When we had walked into the cafeteria I had seen a dozen of my friends; at the high tables Dexter sat, a friendly biology major who tells this fascinating story about dissecting a frog with two hearts, and over behind some glass windows the crew team all shouted, probably arm wrestling or playing rock-paper-scissors or some other competitive game. They’re a riot. And passing now, while I walked with Dave, I fist-bumped Carter and Ashley. Carter, ever since lunching with him, has taken me under his wing. “My freshman,” he always says patting me on the back like a proud older brother. And he’s been like that, the big brother I’ve always wished to have, someone to guide me and show me the ins and outs before they arrive.

“WHO CARES?” my coach says. We want them to approach Powder (the prize), but here my character is going off on a tangent about his friends. This is bad writing.

How does this work on the page? How do we write our scene while subtlety reminding the reader that we are making progress towards that prize? Here are a few examples:

“Dude,” I nudged Dave who was fixed on Powder, still hadn’t looked around the room. He said something about a seat at her table opened up. “Dude.” I nudged again.
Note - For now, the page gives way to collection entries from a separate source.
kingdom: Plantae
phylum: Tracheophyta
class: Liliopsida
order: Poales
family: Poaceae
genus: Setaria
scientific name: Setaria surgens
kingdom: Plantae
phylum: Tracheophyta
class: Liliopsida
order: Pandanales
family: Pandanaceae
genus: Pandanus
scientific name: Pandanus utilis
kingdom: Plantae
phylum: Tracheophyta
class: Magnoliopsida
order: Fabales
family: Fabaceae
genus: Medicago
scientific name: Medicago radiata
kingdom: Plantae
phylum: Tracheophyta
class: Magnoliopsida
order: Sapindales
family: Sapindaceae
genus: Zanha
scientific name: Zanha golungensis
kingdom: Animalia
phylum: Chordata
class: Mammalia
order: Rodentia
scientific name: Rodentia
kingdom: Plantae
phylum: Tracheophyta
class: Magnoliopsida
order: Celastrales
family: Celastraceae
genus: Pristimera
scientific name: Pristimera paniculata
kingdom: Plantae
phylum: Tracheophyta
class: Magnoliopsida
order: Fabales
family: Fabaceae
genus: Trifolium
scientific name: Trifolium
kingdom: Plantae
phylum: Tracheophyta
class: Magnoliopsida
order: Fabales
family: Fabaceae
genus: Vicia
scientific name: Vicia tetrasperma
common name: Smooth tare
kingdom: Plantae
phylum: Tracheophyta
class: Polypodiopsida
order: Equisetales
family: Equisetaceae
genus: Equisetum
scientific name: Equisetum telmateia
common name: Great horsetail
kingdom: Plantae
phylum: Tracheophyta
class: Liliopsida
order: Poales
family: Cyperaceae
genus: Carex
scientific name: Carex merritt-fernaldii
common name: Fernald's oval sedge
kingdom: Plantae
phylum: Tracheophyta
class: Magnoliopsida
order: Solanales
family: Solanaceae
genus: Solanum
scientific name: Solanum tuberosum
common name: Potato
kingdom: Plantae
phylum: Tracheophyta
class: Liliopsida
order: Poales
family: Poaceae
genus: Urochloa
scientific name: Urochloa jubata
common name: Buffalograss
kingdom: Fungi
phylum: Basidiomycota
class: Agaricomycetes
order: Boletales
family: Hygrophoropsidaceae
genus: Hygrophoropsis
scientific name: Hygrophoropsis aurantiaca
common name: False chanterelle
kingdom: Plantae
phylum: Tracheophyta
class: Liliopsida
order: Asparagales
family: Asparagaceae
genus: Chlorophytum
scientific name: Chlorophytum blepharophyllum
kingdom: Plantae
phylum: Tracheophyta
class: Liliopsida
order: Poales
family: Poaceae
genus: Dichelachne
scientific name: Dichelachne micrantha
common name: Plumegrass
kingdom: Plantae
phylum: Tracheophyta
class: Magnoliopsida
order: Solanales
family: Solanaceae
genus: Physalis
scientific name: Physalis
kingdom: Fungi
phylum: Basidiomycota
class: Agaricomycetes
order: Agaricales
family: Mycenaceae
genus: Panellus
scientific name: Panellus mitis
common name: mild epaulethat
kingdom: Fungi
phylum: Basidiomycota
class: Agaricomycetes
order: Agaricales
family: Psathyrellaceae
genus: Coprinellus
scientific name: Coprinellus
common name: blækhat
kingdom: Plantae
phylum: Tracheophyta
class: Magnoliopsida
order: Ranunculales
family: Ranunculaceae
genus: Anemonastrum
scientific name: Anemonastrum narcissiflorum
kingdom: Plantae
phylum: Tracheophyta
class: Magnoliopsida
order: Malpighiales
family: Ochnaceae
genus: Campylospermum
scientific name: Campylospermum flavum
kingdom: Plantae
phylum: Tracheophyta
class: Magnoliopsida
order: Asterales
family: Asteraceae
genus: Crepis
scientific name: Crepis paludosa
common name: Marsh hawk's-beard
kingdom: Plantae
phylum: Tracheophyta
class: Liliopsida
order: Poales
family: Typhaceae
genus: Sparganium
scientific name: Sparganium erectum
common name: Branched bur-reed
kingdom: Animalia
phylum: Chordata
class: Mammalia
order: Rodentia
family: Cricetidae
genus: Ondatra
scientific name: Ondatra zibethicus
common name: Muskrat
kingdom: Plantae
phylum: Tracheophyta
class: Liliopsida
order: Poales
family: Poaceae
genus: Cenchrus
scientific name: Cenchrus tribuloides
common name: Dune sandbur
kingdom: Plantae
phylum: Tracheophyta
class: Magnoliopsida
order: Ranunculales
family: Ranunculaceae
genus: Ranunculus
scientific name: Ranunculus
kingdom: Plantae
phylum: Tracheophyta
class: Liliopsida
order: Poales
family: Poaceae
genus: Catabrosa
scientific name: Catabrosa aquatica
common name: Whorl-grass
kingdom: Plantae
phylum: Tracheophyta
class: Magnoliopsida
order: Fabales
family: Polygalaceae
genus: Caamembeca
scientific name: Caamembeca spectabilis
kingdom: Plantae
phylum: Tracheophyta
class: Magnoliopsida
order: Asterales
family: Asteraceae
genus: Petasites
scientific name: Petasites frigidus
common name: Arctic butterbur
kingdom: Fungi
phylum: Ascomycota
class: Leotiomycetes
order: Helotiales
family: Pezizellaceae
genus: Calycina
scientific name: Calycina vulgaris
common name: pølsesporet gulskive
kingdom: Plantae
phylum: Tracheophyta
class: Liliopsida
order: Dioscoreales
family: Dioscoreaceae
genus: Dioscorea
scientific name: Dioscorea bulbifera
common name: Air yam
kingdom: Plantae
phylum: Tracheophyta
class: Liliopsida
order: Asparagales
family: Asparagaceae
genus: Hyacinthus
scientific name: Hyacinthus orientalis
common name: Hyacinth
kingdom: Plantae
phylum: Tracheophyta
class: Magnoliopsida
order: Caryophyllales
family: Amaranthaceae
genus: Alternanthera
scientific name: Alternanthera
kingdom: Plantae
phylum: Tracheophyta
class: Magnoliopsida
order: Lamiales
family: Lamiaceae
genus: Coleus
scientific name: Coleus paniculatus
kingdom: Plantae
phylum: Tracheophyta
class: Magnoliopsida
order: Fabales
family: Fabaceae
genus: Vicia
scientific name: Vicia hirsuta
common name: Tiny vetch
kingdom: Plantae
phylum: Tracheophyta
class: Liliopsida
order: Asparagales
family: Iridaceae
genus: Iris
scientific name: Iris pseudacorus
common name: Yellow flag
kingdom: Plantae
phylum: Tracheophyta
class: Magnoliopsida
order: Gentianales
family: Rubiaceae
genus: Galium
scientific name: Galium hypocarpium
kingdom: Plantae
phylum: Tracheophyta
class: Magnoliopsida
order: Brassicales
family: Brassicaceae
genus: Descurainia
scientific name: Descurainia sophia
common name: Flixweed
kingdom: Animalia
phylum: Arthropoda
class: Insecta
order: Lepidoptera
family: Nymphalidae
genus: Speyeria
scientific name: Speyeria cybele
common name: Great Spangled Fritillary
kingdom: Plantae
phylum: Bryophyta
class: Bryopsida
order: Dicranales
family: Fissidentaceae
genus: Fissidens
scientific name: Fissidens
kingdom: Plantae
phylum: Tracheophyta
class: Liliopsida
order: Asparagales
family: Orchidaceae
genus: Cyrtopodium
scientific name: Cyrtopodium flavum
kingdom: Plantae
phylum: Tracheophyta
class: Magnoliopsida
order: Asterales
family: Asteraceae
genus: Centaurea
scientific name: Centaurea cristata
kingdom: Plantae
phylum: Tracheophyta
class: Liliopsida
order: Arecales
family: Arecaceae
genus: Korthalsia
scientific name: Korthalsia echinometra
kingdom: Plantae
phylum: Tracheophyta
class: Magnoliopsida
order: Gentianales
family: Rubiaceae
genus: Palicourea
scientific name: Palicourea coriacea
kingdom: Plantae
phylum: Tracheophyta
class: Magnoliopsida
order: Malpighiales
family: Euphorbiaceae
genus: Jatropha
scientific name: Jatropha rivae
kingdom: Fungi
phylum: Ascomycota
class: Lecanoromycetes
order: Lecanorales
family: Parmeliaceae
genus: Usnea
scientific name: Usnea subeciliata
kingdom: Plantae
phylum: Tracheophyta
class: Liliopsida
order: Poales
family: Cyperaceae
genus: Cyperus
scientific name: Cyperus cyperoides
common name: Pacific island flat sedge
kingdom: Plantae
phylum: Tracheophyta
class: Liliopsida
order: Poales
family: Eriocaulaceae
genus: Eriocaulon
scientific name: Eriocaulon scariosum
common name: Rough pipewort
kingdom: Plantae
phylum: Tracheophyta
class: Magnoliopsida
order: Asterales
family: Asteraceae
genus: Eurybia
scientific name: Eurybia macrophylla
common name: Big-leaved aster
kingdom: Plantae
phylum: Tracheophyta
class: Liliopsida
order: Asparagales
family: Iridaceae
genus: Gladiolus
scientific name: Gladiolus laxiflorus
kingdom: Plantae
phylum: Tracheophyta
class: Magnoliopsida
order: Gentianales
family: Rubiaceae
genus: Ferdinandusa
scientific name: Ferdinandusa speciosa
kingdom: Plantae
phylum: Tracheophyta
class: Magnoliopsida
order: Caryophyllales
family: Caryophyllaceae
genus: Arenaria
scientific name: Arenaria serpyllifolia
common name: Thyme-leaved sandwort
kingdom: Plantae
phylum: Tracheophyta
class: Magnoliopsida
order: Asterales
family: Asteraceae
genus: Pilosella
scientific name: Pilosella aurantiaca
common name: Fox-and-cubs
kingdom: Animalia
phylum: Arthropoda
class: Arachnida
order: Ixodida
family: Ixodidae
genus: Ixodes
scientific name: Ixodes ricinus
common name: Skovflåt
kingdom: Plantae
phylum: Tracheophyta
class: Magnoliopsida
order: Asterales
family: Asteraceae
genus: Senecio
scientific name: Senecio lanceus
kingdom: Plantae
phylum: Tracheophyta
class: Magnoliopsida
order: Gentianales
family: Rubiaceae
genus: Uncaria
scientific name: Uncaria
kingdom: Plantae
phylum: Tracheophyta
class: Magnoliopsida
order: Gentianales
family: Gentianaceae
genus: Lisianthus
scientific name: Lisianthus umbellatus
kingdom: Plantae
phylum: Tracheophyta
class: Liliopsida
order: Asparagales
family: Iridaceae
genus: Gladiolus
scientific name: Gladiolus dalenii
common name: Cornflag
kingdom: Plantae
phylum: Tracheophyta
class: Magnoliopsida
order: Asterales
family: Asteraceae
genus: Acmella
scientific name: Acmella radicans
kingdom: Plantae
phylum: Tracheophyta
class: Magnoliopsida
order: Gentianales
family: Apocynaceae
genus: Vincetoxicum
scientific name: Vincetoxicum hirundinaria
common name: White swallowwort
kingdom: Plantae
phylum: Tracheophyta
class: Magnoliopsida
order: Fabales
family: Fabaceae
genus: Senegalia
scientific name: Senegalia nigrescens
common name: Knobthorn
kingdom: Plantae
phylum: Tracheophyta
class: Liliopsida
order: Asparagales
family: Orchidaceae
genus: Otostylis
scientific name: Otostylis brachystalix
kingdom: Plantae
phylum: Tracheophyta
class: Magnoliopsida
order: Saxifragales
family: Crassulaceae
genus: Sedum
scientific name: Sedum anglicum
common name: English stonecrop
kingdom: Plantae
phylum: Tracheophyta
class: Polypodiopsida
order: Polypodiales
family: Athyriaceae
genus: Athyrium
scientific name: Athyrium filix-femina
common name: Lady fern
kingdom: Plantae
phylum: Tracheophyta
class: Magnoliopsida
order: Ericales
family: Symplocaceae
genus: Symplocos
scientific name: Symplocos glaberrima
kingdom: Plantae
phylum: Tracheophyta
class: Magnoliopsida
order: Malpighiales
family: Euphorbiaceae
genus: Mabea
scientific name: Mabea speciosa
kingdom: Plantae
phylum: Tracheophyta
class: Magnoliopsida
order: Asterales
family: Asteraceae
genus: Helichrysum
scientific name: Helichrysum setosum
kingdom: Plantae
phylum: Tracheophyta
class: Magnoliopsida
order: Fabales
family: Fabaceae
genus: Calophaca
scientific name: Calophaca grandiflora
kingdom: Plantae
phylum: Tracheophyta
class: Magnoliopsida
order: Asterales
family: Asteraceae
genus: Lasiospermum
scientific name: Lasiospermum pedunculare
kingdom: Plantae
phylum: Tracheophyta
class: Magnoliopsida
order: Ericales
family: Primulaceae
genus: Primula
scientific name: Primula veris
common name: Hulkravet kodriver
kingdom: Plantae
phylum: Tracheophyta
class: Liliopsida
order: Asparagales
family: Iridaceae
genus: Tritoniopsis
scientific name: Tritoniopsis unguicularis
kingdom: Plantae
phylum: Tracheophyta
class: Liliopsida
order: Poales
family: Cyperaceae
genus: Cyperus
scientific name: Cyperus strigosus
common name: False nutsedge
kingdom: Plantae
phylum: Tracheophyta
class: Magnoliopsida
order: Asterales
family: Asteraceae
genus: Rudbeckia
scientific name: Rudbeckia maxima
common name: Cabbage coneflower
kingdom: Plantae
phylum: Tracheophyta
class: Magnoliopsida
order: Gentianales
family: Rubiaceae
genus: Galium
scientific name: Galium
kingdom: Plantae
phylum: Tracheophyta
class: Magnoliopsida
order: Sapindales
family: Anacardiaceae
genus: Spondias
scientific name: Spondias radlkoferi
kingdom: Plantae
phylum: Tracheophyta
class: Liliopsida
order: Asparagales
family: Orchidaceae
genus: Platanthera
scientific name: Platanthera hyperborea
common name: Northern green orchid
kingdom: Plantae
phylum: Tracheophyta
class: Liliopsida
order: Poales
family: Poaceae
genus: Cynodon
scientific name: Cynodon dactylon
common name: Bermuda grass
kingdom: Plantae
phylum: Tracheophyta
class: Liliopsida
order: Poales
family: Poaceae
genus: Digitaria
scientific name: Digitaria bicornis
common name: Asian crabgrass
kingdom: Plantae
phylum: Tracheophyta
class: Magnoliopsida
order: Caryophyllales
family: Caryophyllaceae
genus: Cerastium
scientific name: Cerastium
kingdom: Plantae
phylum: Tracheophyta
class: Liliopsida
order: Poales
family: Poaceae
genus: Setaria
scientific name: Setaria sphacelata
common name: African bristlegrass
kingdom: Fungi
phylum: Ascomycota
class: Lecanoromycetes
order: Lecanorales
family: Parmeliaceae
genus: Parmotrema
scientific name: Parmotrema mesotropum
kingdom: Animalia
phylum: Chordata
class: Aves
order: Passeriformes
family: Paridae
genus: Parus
  • This could have easily been written without “He said something about a seat at her table opened up.” But it’s in that line that the promise of the prize is reminded to the reader, we are reminding that we are getting closer to Powder.

One more, but now focused on Josh’s internal prize, him answering the question, is Dave an asshole like his girlfriend thinks?

Carter made a joke about Dave who was too focused on Powder to slow down, bee-lining towards the back of the cafeteria. Carter doesn’t seem to think Dave is an asshole. Maybe Sue’s wrong about that.

  • First Dave physically moving towards the prize.
  • Secondly, Josh wonders, well Carter who I respect seems to like Dave. So maybe he isn’t such a bad guy.

This is a great rule for when you don’t know if something serves the scene or not. Does it deepen or does raise the stake the prize? Does it make the reader more excited about the prize? If not, can you change the direction of the text to serve that purpose?

Keep your eyes on the prize is a simple reminder, yet contains everything I need to know to focus my scene.